*Extrait choisi*.
------------------------------------------------
SOULÈVEMENT DE SAINT-FLORENT-LE-VIEIL

(12 Mars 1793)

 

On sait comment la guerre qui couvait sous la cendre commença. Ce qui se passa à Saint-Florent-le-Vieil donnera l'idée de toute l'insurrection vendéenne, et bientôt, au bruit du canon de cette petite ville, vont s'éveiller toutes les cloches de l'Anjou et de la Haute-Vendée.
C'était le 12 mars 1793 ; les commissaires du district étaient assemblés dans la chapelle des Bénédictins, à la porte de laquelle une couleuvrine chargée à mitraille menaçait les jeunes gens qui refuseraient de venir tirer, en exécution du fameux décret du 15 février 1793, qui rappelait trois cent mille hommes aux frontières (1). Ceux-ci arrivaient par, bandes sous la gueule du canon, avec leurs parents, leurs fiancées et leurs amis ; leurs rangs grossissaient d'heure en heure sur la place du Puit-Billot, mais pas un ne répondait à l'appel de son nom. Les têtes s'échauffèrent ainsi de part et d'autre. Un commissaire (2) s'avance et harangue les récalcitrants avec violence : - Venez tirer ou vous allez mourir ! « Mourons plutôt que de tirer ! s'écrie un jeune gars de Chanzeaux, René Forêt, revenu depuis peu de l'émigration. Un coup de canon part et laboure les rangs des conscrits. Mais déjà tous se sont rués sur la pièce, dispersent et assomment de leurs hâtons les artilleurs et les commissaires. De là ils courent au district, brûlent les papiers, distribuent la caisse, et maîtres ainsi du terrain, célèbrent leur victoire par un feu de joie et des libations (3).

 

 

Retour haut de page

(1) Ce fut seulement le 2 mars 1793 dans la soirée, que le directoire du département de la Vendée reçut par courrier extraordinaire l'expédition officielle des lois militaires des 20 et 24 février.

(2) Tessié du Cluseaux.

(3) Pitre-Chevalier, page 371.

 

CATHELINEAU ENTRE EN SCÈNE

 

Le soir, six d'entre eux, s'imaginant naïvement que tout était fini, rencontrèrent en traversant le bourg de Pin-en-Mauges un bel homme de trente-cinq ans (1), à l'œil vif et pur, à la démarche aisée, à la figure aimable et imposante. Cet homme était Jacques Cathelineau, pauvre marchand colporteur de laine, père de cinq enfants, vénéré du pays entier comme un saint.
------------------------------------------------
*Entrées extraites*.

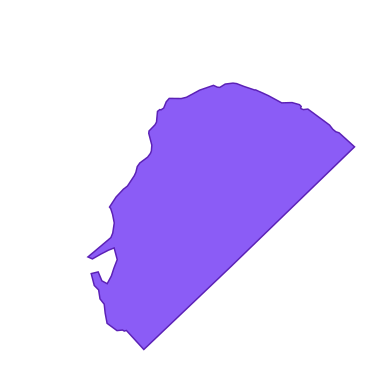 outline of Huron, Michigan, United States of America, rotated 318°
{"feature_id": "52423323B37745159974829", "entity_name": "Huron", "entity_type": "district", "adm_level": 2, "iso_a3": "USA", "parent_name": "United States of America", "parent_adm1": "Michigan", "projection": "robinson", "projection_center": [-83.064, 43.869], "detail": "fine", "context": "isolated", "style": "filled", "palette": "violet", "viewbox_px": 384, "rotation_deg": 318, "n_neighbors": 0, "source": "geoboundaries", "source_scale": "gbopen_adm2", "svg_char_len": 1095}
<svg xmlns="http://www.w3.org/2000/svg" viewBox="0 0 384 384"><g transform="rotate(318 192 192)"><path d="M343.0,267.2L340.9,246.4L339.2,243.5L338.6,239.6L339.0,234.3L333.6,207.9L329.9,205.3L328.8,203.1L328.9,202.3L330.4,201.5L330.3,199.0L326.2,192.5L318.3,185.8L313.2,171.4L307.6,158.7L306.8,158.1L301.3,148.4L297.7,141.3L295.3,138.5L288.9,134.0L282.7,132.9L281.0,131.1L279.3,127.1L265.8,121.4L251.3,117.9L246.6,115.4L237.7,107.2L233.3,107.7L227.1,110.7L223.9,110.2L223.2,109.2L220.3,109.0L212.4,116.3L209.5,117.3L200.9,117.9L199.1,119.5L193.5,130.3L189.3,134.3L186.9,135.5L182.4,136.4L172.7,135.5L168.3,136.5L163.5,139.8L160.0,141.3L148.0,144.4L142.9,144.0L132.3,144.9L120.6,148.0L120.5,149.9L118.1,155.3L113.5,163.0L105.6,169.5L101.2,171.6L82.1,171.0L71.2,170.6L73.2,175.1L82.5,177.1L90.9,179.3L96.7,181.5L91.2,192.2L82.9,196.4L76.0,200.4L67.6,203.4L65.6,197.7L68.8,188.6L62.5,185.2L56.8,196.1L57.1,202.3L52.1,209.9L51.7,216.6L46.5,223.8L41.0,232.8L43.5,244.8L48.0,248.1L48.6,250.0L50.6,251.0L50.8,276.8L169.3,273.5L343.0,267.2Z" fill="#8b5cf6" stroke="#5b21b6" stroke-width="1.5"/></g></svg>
------------------------------------------------
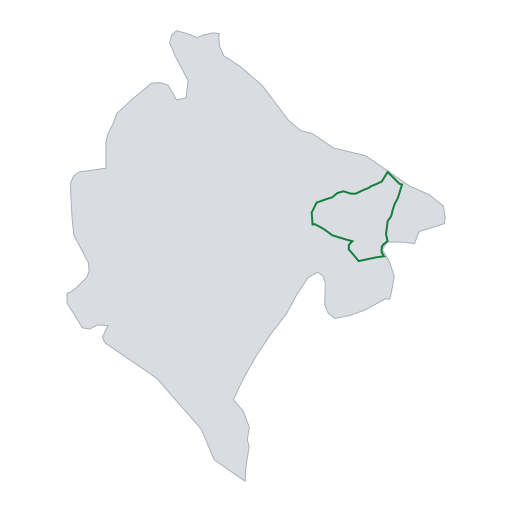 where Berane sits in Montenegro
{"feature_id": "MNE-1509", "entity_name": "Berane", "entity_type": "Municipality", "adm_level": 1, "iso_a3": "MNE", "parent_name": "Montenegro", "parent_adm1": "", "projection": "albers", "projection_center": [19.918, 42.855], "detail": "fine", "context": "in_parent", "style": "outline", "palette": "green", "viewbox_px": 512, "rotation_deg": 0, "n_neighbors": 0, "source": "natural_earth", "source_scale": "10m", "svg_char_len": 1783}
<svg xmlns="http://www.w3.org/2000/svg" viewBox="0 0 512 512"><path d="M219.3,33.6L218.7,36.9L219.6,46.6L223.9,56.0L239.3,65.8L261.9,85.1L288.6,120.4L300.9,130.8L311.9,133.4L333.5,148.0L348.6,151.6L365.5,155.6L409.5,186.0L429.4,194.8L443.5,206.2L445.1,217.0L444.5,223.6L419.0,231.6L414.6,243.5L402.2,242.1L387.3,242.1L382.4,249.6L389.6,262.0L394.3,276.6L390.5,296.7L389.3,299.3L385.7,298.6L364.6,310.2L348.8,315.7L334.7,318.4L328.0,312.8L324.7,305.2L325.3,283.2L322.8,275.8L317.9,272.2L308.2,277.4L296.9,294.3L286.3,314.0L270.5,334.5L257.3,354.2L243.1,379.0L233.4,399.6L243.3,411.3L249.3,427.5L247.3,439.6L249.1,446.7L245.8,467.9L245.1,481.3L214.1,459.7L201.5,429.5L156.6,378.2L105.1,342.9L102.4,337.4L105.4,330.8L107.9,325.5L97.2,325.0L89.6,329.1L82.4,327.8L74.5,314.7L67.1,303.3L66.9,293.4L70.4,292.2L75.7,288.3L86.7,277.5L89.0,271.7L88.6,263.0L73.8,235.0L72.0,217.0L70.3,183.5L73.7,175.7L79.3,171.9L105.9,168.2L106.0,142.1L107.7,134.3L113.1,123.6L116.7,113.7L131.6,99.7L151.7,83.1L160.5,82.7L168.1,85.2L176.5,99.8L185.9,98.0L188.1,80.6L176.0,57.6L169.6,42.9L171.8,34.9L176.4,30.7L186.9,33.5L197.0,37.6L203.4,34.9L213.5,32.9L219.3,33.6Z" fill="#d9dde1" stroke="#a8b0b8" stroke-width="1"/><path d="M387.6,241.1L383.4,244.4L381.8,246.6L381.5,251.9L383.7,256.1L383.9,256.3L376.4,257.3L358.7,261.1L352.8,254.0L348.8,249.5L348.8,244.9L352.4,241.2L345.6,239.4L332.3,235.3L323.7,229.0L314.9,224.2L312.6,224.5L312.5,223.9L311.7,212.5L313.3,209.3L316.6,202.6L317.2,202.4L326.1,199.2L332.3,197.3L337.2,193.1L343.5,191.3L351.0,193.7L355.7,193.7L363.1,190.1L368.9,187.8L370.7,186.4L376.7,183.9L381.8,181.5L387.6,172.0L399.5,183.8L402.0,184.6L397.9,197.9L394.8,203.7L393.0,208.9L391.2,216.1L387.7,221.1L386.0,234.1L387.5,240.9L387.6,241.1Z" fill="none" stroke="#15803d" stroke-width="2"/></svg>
------------------------------------------------
*Consigne*. Recopiez fidèlement, dans l'extrait sur le soulèvement de Saint-Florent-le-Vieil, tout ce qui va de « (1) Ce fut seulement » jusqu'à « et 24 février. ». La liste ci-dessus n'a aucun rôle dans cet exercice.

*Corrigé*.
(1) Ce fut seulement le 2 mars 1793 dans la soirée, que le directoire du département de la Vendée reçut par courrier extraordinaire l'expédition officielle des lois militaires des 20 et 24 février.